ASSIGNED TASK -
For the material that follows, return exactly the lines from the one with "pyautogui.click(226, 225)" through the one with "pyautogui.press('BackSpace')", both ends included.
*** Opening of TASK MATERIAL ***
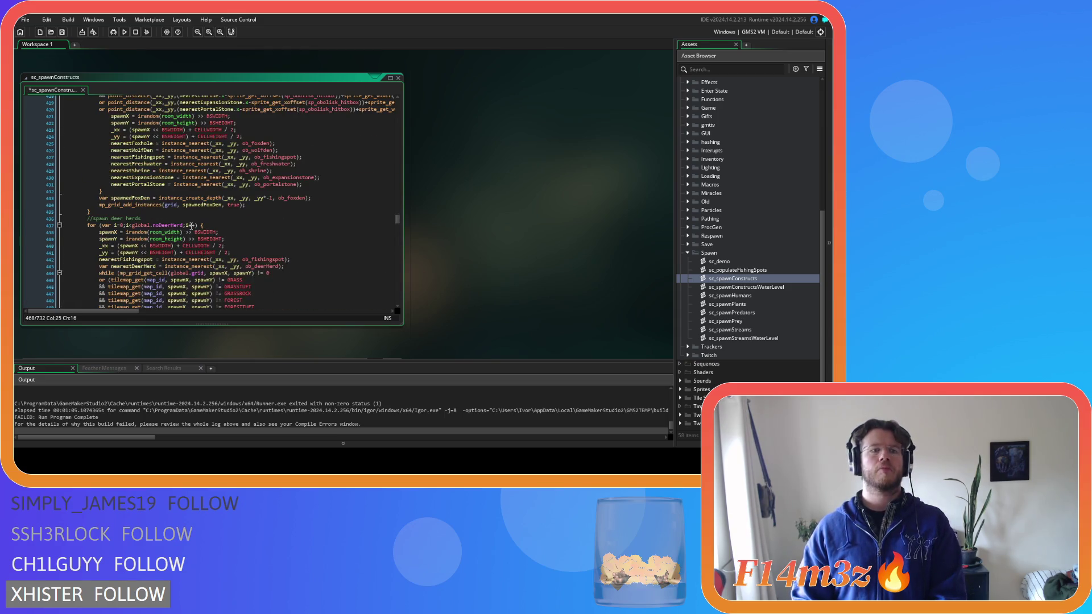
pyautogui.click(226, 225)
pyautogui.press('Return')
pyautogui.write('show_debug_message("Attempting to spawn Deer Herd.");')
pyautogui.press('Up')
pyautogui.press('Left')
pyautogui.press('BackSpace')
*** Close of TASK MATERIAL ***
*** Opening of TASK MATERIAL ***
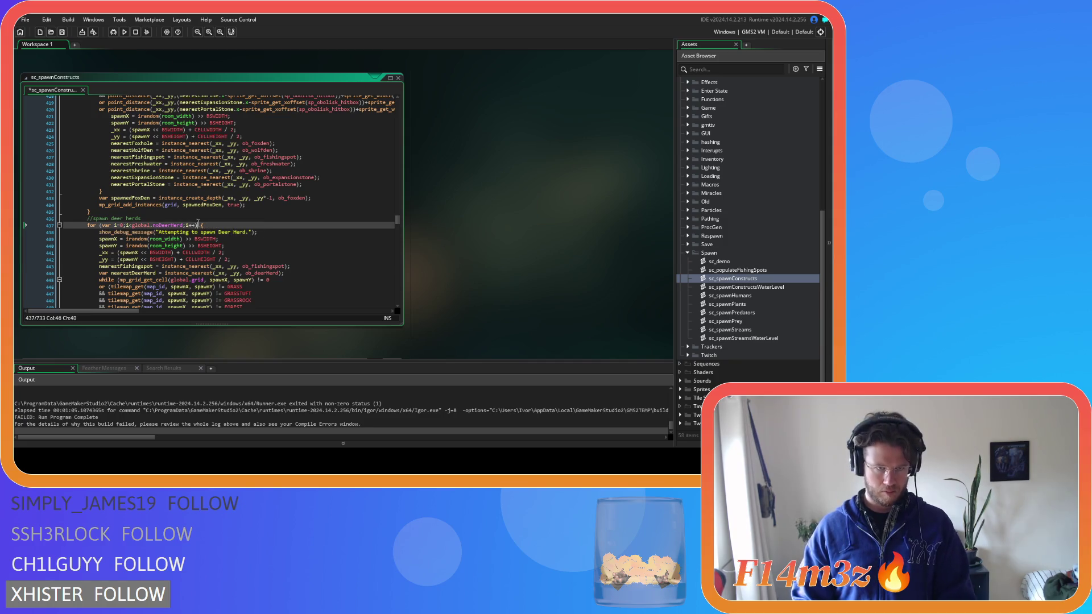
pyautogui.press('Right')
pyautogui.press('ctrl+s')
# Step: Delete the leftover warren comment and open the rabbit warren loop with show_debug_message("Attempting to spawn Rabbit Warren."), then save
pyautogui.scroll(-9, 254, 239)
*** Close of TASK MATERIAL ***
OUTPUT FOR THIS EXERCISE -
pyautogui.click(226, 225)
pyautogui.press('Return')
pyautogui.write('show_debug_message("Attempting to spawn Deer Herd.");')
pyautogui.press('Up')
pyautogui.press('Left')
pyautogui.press('BackSpace')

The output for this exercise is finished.